Imagem ilustrativa da imagem 'Velhos' hábitos no trânsito de Londrina colocam pedestres em risco
| Foto: Roberto Custódio

Ele passa semanalmente na rotatória da rua Senador Souza Naves com a rua Celso Garcia Cid, no centro da cidade. O local é um dos mais representativos para a CMTU (Companhia Municipal de Trânsito e Urbanização) quanto ao risco que os pedestres se colocam no trânsito.

“O trecho tem toda a sinalização, inclusive foi uma das primeiras rotatórias a receber a faixa de pedestre, em 2009. Mas os pedestres atravessam na esquina para não terem que andar pouco mais de um metro e seguir com segurança”, comentou o diretor de Trânsito da CMTU, major Sérgio Dalbem.

O fato da faixa de pedestres estar distante da rotatória, tem uma explicação. “O veículo, ao parar para entrar na rotatória precisa ter um espaço livre para não interromper os demais carros que estão circulando nela”, justifica. A mesma situação ocorre nos outros trechos elencados pela CMTU: entorno do Terminal Urbano Central, avenida Rio de Janeiro com rua Benjamin Constant e no viaduto da av. Leste-Oeste com Dez de Dezembro.

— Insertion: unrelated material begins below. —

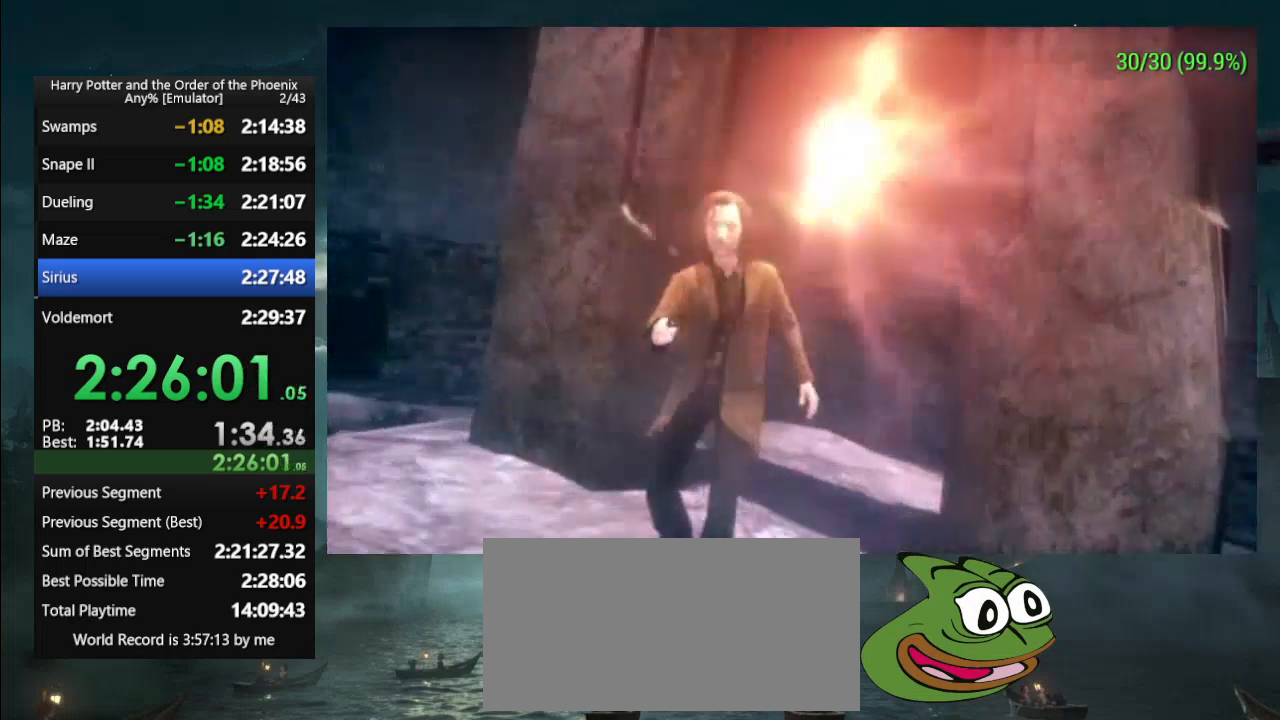
{"buttons": [], "events": [[300, "L1", "up"]]}
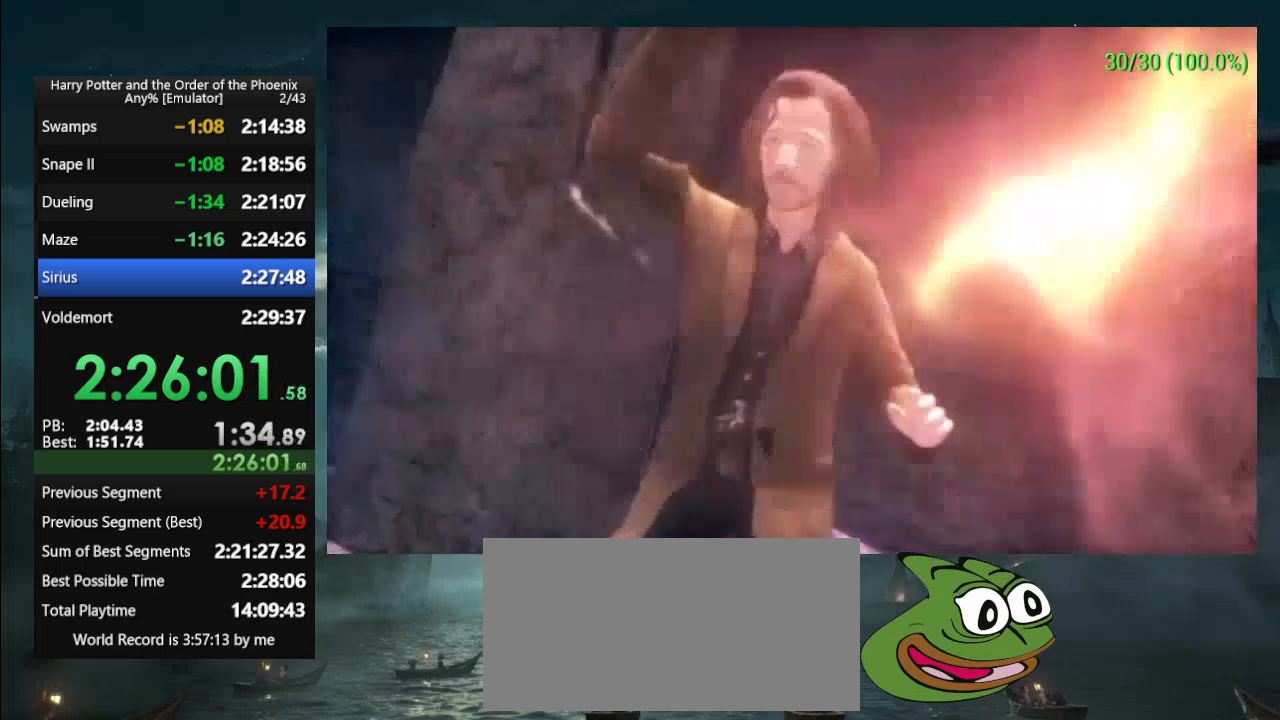
{"buttons": [], "events": []}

“Quem vai acessar ou sair do terminal, ao invés de seguir pela calçada e atravessar na faixa, prefere se arriscar e atravessar a pista na diagonal. Até mesmo a faixa elevada existente no local deveria ser melhor explorada pelos pedestres. Nessa mesma rua, seguindo adiante na esquina com a Rio de Janeiro, a mesma coisa. As pessoas se arriscam para não ter que andar um pouco mais. É uma questão de ter paciência também”, ressaltou.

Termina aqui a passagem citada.